### Required action
Only the pictures are to be left out; return the rest of the data exactly as it stands.

### Data excerpt
== Segment start ==

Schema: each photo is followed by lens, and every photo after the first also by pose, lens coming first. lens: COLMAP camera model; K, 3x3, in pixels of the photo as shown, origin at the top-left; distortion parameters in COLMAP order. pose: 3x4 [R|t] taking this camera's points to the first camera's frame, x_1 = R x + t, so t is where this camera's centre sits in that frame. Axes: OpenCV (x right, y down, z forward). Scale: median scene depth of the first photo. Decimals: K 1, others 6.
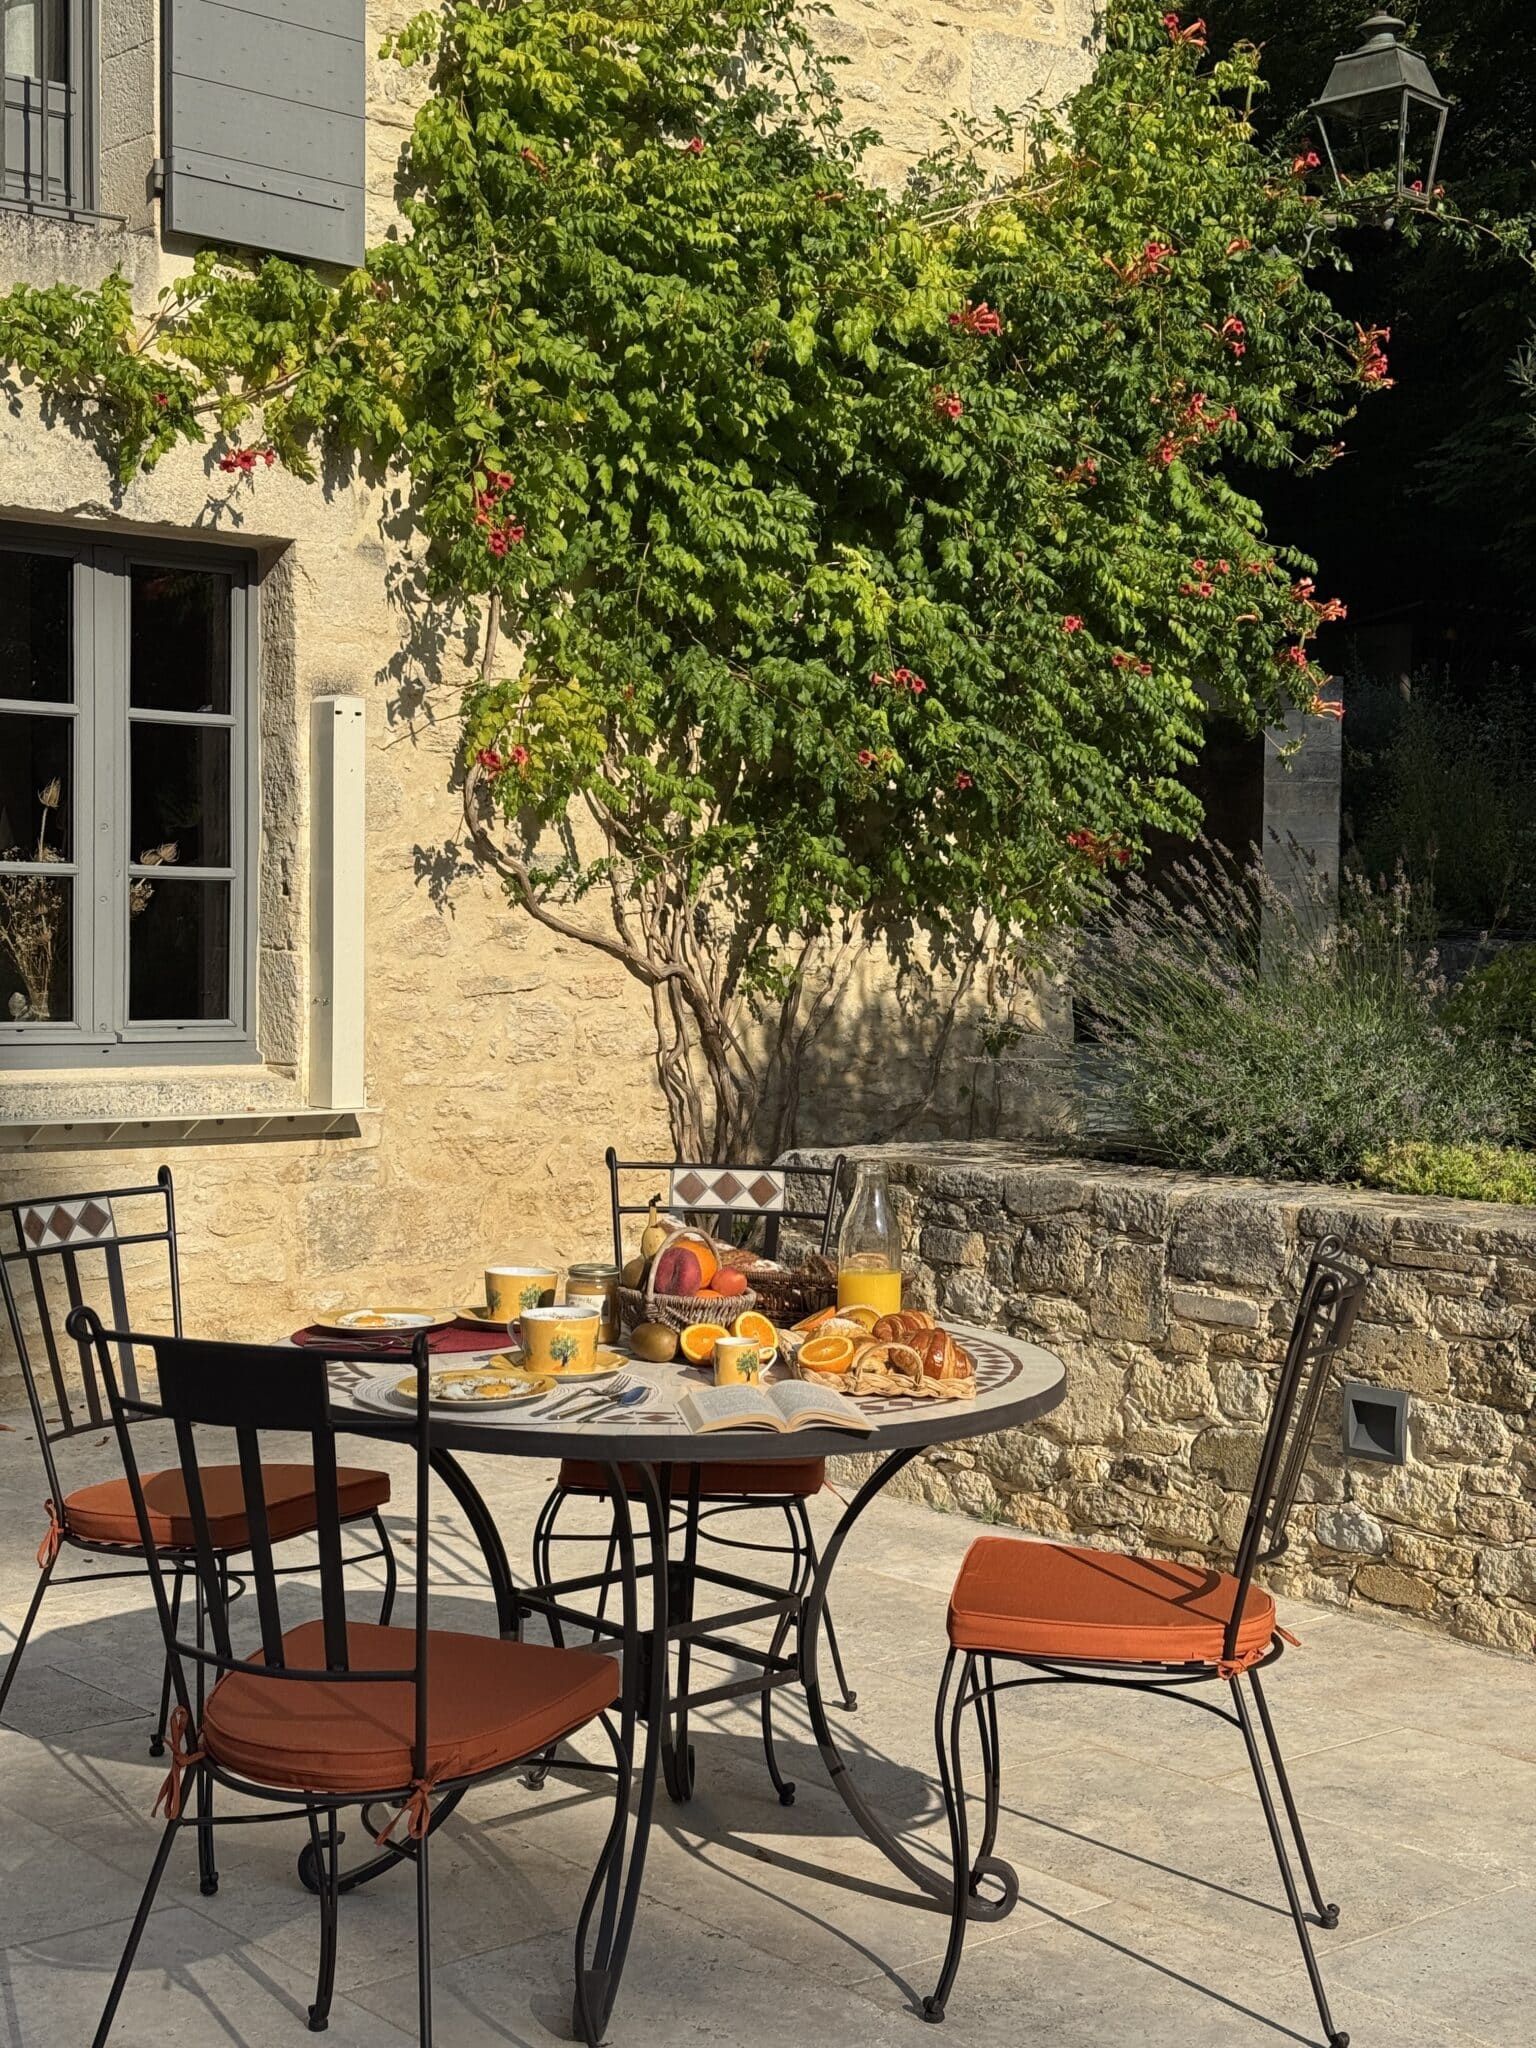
lens RADIAL K [[2835.3, 0, 770.8], [0, 2835.3, 1019.5], [0, 0, 1]] dist [0.124149, 0.000000]
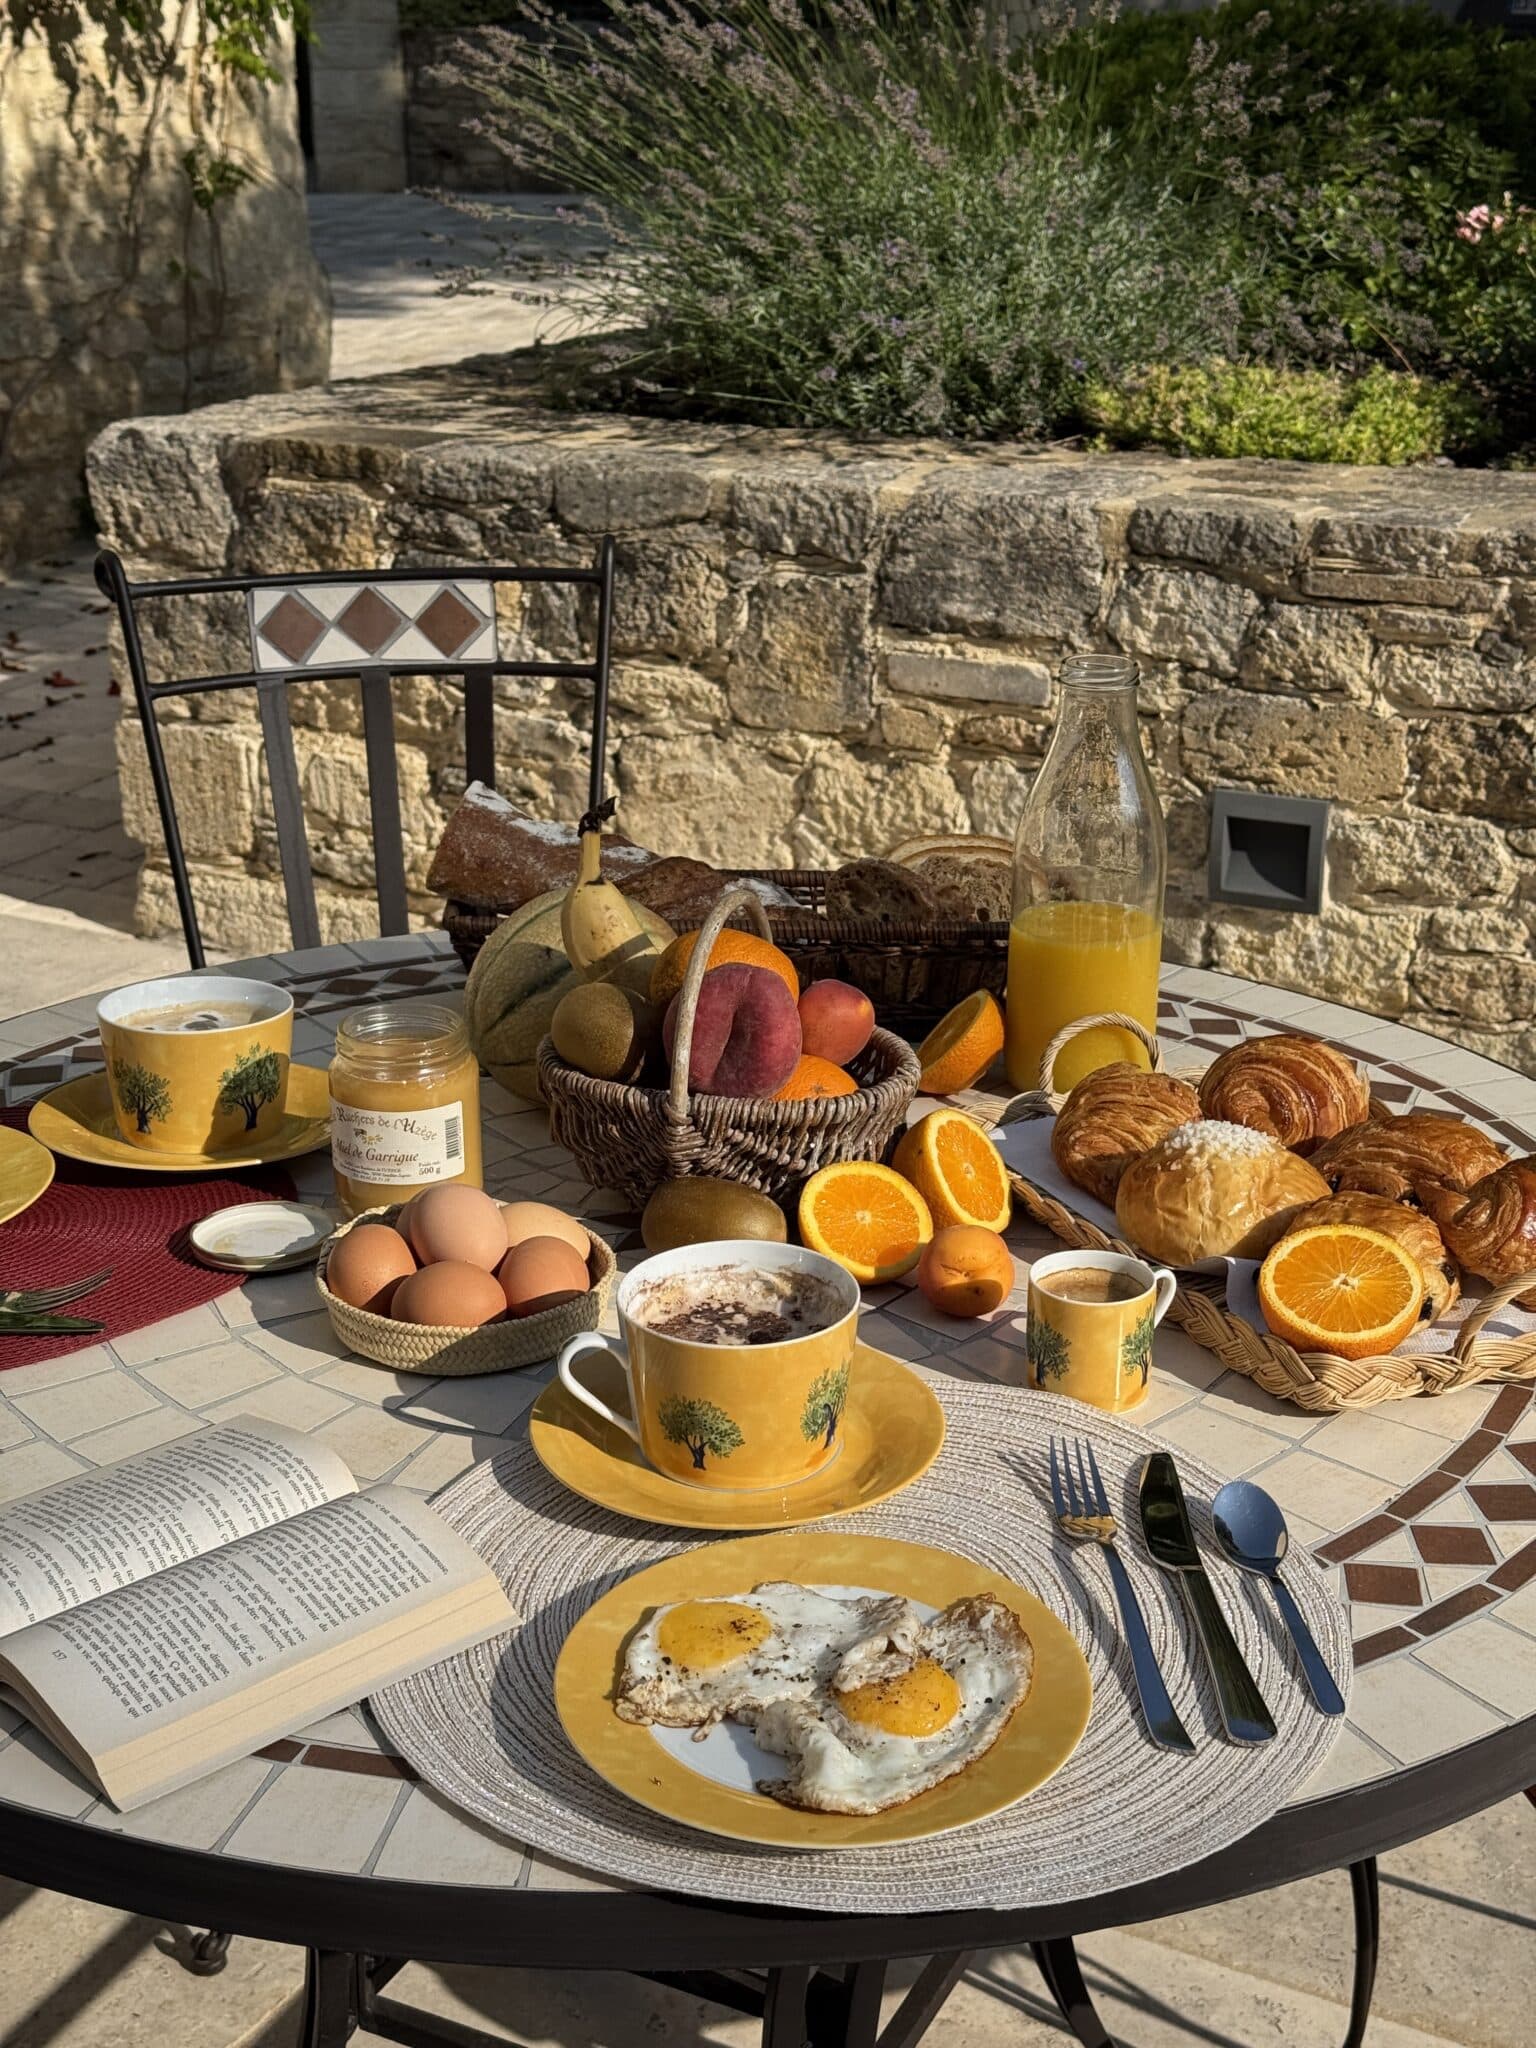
lens RADIAL K [[2835.3, 0, 759.1], [0, 2835.3, 1034.1], [0, 0, 1]] dist [0.124149, 0.000000]
pose [[0.932199, -0.138125, 0.334555, -0.108343], [0.030141, 0.950734, 0.308539, -0.017437], [-0.360690, -0.277536, 0.890436, 0.468302]]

== Segment end ==

### Answer
Schema: each photo is followed by lens, and every photo after the first also by pose, lens coming first. lens: COLMAP camera model; K, 3x3, in pixels of the photo as shown, origin at the top-left; distortion parameters in COLMAP order. pose: 3x4 [R|t] taking this camera's points to the first camera's frame, x_1 = R x + t, so t is where this camera's centre sits in that frame. Axes: OpenCV (x right, y down, z forward). Scale: median scene depth of the first photo. Decimals: K 1, others 6.
lens RADIAL K [[2835.3, 0, 770.8], [0, 2835.3, 1019.5], [0, 0, 1]] dist [0.124149, 0.000000]
lens RADIAL K [[2835.3, 0, 759.1], [0, 2835.3, 1034.1], [0, 0, 1]] dist [0.124149, 0.000000]
pose [[0.932199, -0.138125, 0.334555, -0.108343], [0.030141, 0.950734, 0.308539, -0.017437], [-0.360690, -0.277536, 0.890436, 0.468302]]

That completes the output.